Shops selling cheap as well as expensive souvenirs together with others stocking extensive ranges of hunting, fishing and camping gear as well as one or two selling very expensive, up-market, tooled leather bags, belts and an amazing range of highly decorated handgun holsters. A very cold and damp few hours in Silverton ended when we took a bus back down to Durango for a journey of about an hour and a quarter on the same road that I had driven the day before. So much better to be driven than to drive it myself.One the way into Durango the bus driver pointed out the remains of a huge wildfire that had caused devastation in 2002. A fire, probably started by a careless camper, ripped through the dry forest and brush on a ridge some miles outside Durango. Apparently wildfires move up ridges as they draw air from lower down valleys until fire fighters can start to to hold the horizontal progress of the fire. This time however, the inaccessibility of the fire meant that fire fighting was very difficult . The only way it could be fought was by aerial water drops and sky diving firemen who were parachuted onto the high ridges. A number of 'slurry bombers', WWII vintage aircraft such as P-24 Liberator bombers, were also used to try to hold the fires. At the same time, on the opposite side of the valley, another fire broke out. This one was started by a 'city type' who had bought a property up in the mountains and who had an electrified fence around his land which shorted out in the tinder dry environment and set fire to the scrubland.
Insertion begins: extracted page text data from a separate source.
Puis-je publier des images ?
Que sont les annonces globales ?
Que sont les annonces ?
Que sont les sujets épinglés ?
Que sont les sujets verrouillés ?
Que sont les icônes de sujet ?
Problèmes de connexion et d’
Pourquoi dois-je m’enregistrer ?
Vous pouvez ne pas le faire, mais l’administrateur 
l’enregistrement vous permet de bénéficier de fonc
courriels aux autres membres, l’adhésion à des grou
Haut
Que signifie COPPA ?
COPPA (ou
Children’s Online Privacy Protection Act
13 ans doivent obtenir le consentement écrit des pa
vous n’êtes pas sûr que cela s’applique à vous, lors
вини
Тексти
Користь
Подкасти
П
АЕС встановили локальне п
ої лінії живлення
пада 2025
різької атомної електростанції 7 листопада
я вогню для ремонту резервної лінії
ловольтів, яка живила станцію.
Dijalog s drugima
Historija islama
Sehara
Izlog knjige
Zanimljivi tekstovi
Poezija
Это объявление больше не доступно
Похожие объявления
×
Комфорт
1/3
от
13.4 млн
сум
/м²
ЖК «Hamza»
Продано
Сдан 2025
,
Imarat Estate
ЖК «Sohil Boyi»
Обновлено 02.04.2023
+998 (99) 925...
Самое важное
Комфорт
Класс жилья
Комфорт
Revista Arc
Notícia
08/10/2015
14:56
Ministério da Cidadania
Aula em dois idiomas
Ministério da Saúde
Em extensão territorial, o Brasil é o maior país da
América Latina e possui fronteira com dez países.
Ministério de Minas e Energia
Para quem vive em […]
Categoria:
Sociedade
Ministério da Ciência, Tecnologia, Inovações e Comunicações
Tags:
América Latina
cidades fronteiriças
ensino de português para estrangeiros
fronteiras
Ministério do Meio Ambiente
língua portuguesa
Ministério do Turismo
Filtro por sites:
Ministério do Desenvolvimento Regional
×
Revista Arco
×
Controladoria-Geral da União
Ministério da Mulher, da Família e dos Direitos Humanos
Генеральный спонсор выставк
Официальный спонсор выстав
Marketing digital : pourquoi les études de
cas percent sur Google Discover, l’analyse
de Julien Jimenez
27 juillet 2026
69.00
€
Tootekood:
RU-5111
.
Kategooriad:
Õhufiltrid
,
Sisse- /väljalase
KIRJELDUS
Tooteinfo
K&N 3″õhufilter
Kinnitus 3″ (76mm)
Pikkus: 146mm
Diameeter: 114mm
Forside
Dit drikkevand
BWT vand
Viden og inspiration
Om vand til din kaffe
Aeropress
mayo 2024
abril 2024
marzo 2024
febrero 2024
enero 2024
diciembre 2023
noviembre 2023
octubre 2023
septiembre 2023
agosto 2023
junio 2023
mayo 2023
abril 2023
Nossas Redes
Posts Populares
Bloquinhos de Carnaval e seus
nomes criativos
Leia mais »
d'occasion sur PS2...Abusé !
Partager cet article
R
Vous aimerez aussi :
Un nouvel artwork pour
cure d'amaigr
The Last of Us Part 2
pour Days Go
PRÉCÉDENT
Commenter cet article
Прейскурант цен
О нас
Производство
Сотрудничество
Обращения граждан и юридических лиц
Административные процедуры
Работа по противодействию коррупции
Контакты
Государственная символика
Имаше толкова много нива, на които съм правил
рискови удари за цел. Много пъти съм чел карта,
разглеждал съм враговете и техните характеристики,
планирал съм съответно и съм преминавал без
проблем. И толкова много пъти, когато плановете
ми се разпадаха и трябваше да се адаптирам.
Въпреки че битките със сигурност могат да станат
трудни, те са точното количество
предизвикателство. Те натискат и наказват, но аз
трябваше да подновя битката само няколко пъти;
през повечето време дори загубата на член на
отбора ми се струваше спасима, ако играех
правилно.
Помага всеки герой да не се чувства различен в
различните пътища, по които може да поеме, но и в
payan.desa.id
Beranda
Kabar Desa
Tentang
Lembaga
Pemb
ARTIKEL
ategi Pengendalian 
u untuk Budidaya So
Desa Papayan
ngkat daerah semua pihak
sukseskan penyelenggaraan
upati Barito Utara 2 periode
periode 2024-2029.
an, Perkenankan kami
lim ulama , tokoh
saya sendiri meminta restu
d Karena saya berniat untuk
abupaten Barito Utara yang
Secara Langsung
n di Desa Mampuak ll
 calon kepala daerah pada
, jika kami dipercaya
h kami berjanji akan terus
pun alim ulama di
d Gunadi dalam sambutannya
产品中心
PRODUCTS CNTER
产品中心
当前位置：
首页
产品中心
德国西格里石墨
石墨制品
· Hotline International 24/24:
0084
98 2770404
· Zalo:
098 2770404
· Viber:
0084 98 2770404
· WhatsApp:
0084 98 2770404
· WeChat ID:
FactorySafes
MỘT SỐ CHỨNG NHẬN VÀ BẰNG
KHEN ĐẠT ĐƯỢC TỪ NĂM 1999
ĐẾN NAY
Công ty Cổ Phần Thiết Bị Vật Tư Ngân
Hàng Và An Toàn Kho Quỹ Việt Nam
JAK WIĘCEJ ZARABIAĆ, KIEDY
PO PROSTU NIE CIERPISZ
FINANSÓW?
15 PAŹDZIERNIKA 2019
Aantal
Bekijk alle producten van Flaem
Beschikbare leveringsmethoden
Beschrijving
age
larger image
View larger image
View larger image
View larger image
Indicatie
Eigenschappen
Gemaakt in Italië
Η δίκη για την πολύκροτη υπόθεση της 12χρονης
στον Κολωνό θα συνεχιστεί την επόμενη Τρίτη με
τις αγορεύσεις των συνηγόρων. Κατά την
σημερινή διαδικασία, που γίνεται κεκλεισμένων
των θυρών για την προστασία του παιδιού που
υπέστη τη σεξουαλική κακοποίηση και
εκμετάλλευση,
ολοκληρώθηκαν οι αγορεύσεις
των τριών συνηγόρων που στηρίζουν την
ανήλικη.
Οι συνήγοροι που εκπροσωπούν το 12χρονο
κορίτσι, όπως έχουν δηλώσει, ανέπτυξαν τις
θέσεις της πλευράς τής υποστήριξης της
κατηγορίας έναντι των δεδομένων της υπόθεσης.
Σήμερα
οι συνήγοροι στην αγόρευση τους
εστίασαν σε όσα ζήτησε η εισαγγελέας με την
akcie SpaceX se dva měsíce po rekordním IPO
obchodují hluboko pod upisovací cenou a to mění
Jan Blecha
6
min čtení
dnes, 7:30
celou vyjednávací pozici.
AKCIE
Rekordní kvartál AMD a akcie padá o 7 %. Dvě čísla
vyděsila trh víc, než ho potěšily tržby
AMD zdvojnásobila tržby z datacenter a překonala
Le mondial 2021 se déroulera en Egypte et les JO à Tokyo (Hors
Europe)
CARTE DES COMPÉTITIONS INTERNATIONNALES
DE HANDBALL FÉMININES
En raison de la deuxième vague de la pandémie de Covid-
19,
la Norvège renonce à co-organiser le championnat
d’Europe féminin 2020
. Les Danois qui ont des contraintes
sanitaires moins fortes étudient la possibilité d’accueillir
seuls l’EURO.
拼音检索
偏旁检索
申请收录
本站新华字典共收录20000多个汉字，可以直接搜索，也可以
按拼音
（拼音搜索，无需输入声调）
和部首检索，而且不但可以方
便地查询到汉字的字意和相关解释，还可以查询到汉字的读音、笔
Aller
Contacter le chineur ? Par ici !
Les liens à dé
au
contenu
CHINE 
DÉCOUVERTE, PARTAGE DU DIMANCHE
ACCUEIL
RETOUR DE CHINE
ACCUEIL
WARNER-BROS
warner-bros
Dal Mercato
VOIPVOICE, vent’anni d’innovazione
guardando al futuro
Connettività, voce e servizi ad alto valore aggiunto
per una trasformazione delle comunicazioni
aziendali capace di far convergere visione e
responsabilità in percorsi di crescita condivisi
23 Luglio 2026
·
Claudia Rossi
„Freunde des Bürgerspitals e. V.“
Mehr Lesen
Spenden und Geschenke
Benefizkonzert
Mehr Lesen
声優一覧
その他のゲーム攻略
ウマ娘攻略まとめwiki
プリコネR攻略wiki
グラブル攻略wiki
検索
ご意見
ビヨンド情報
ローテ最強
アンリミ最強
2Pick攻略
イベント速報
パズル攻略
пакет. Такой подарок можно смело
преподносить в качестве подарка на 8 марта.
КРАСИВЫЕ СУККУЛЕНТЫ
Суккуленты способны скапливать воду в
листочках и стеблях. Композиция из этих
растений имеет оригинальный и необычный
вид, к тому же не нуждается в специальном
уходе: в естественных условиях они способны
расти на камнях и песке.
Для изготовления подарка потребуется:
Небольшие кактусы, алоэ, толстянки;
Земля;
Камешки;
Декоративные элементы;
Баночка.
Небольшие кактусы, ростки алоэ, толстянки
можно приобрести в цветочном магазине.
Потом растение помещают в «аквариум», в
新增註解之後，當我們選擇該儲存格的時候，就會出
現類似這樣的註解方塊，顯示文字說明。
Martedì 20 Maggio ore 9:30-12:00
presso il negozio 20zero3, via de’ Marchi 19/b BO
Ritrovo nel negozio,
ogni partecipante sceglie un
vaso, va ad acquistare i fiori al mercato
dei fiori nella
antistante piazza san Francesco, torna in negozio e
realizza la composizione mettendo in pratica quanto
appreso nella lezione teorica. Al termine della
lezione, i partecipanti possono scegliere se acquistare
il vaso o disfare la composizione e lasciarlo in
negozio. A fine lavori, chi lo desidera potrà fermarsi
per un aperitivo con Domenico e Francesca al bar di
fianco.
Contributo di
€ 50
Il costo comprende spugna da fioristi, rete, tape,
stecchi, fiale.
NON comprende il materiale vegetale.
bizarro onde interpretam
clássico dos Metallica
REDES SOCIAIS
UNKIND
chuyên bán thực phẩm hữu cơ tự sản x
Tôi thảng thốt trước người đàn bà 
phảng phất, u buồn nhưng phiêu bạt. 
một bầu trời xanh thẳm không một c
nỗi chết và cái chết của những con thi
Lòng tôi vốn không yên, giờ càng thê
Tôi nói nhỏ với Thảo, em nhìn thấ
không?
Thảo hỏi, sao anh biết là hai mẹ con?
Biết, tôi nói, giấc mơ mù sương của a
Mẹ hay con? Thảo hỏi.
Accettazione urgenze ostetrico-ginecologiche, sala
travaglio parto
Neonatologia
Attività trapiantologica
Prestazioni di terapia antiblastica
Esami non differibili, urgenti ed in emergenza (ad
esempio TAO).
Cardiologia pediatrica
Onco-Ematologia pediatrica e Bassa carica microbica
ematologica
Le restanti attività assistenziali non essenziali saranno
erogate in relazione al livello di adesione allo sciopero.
Whether the fence was to keep down weeds or to discourage 'critters' from coming onto his land the owner shouldn't have been using it in the summer when there was a fire risk. Because all the air in the valley was being sucked out by the main wildfire on the far side of the valley, this smaller fire moved down not up its side of the valley burning out some 10 or more homes and hundreds of acres of forest and scrub. Only the intervention of some diverted slurry bomber missions saved the area from even greater destruction. The foolish 'city type' is now spending years in court explaining to a judge why he hadn't switched off his electrified fence and how many millions of dollars compensation should be paid to the people who lost homes and livelihoods because of his selfish stupidity.
The fires in 2002 were so bad that evacuation plans for most of northern Durango were in place and ready to be implemented when the wildfires came to a massive rocky outcrop. Instead of moving south the fires moved further and further up the ridges, eventually burnt out and Durango was saved. Now, five years later, the ridge line is silhouetted with the remains of burnt out Ponderosa pines but apparently Nature being what it is, aspen trees are starting to grow again up on the high ridges and wild life is slowly coming back.